RASI MEDIA — Dinas Perhubungan ( Dishub ) Kabupaten Ponorogo, Jawa Timur mulai melakukan sosialisasi larangan operasional kereta kelinci di jalan umum. Langkah ini dilakukan untuk menekan potensi kecelakaan lalu lintas sekaligus menegakkan aturan sesuai Undang-Undang Nomor 22 Tahun 2009 tentang Lalu Lintas dan Angkutan Jalan (LLAJ). Kepala Dishub Ponorogo Wahyudi mengatakan, sosialisasi menjadi tahapan awal sebelum dilakukan penindakan hukum. Dishub menilai penggunaan kereta kelinci di jalan umum berisiko tinggi karena kendaraan tersebut tidak memenuhi persyaratan teknis dan keselamatan. “Kami mengedepankan sosialisasi terlebih dahulu. Kereta kelinci tidak memenuhi persyaratan teknis dan laik jalan, termasuk standar keselamatan, uji berkala atau KIR, serta peruntukan kendaraan,” ujarnya ditemui di ruangkerjanya usai menggelar rapat koordinasi Forum Lalu Lintas dan Angkutan Jalan (FLLAJ) Kabupaten Ponorogo Rabu (14/1/2026).
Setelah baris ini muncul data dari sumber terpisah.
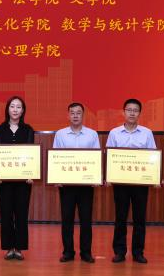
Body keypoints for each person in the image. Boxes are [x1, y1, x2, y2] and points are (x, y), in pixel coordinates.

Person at [105, 98, 157, 264]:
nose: (132, 113)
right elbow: (109, 156)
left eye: (135, 110)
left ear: (139, 113)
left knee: (139, 218)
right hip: (120, 183)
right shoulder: (114, 133)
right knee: (120, 217)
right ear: (124, 112)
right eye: (129, 110)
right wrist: (108, 176)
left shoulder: (147, 133)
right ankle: (120, 252)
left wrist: (154, 178)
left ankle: (138, 252)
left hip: (140, 183)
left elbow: (153, 157)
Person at [53, 102, 101, 264]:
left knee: (86, 220)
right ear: (68, 115)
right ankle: (68, 252)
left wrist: (96, 177)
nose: (75, 115)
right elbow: (56, 157)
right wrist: (56, 178)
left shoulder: (92, 134)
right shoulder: (60, 134)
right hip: (66, 185)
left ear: (83, 115)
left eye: (78, 113)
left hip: (86, 185)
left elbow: (96, 157)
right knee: (67, 219)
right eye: (72, 113)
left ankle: (86, 253)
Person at [0, 96, 35, 261]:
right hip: (3, 180)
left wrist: (31, 174)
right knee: (6, 213)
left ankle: (19, 248)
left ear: (23, 110)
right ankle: (8, 247)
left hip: (23, 181)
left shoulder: (28, 129)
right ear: (8, 109)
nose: (15, 109)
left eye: (19, 107)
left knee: (21, 213)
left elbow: (31, 153)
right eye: (12, 106)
Dishub Ponorogo akan menyasar pengguna dan pemilik kereta kelinci yang selama ini masih beroperasi di wilayah Ponorogo. Berdasarkan data kepolisian, terdapat 71 unit kereta kelinci yang telah terdata. Sebagian besar penggunanya berasal dari kalangan siswa sekolah dan kelompok ibu-ibu.” Saat ini sudah ada 71 kereta kelinci yang terdata. Kebanyakan penggunanya adalah siswa sekolah hingga ibu-ibu,” imbuhnya.
Dishub menegaskan bahwa larangan operasional kereta kelinci mengacu pada UU LLAJ Nomor 22 Tahun 2009 yang mewajibkan setiap kendaraan bermotor yang beroperasi di jalan umum memiliki izin tipe, sesuai peruntukan, serta memenuhi standar keselamatan angkutan orang. Kendaraan hasil modifikasi seperti kereta kelinci dinilai tidak memenuhi ketentuan tersebut.
Forum Lalu Lintas dan Angkutan Jalan (FLLAJ) Kabupaten Ponorogo menindak lanjuti hasil rapat koordinasi antara sopir bus mini dan DPRD Ponorogo terkait maraknya operasional kereta kelinci di jalan umum. Rapat FLLAJ menghasilkan kesepakatan untuk melakukan sosialisasi kepada pengguna dan pemilik kereta kelinci agar tidak lagi mengoperasikan kendaraan tersebut di jalan umum. Rapat ini melibatkan lintas instansi, mulai dari Dishub, Satlantas dan Bagian Operasi Polres Ponorogo, Satpol PP, Disbudparpora, hingga Dinas Pendidikan, Cabang Dindik Jawa Timur Wilayah Ponorogo–Magetan, serta Kementerian Agama.